_Exercise_: Reproduce verbatim everything in the records from the line containing "Checklist item - blood-pressure" down to the line containing "Entered: 164 (mmHg)", including both of those lines.

_Material for this task_:
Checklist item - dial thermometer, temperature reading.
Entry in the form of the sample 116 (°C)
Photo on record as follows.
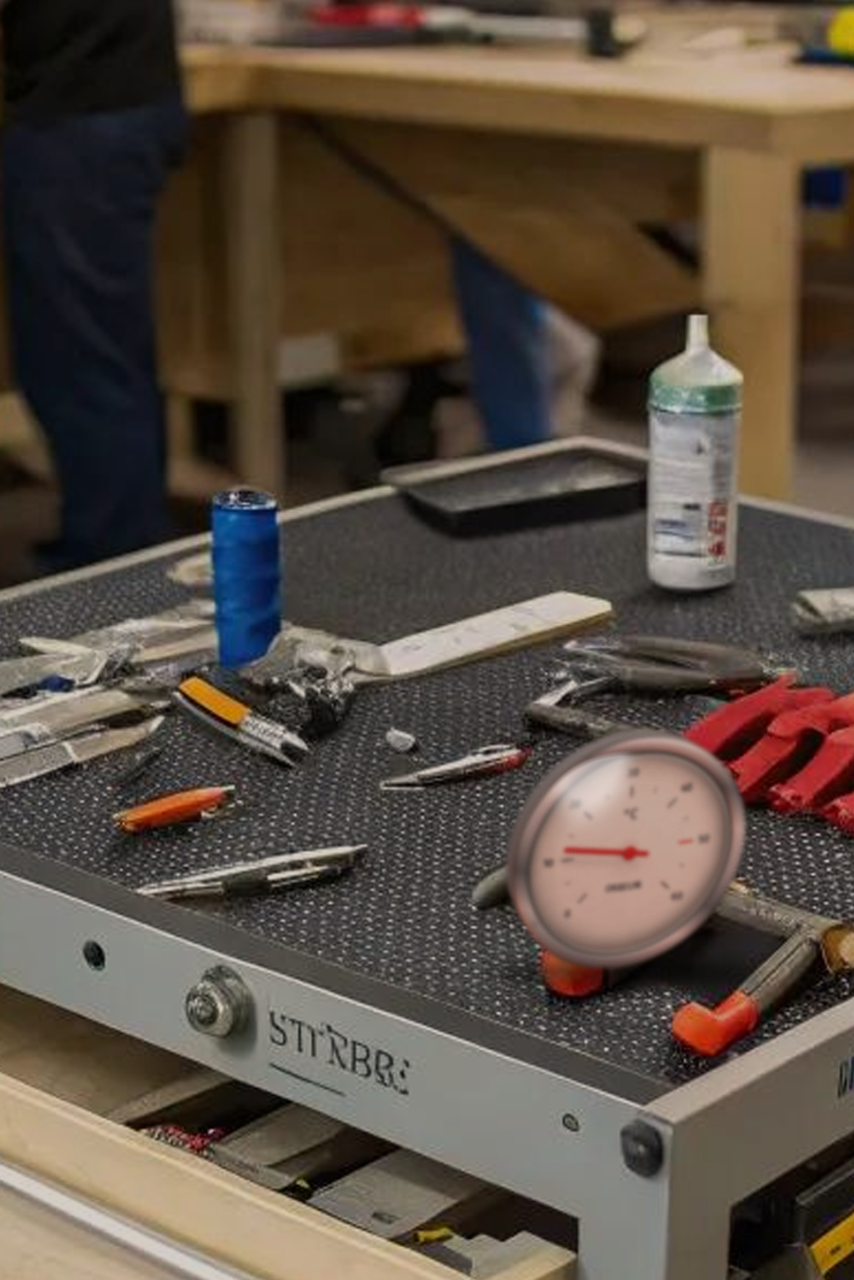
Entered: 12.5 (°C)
* * *
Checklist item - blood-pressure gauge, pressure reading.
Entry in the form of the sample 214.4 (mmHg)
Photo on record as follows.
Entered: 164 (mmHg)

_Result for this exercise_:
Checklist item - blood-pressure gauge, pressure reading.
Entry in the form of the sample 214.4 (mmHg)
Photo on record as follows.
Entered: 164 (mmHg)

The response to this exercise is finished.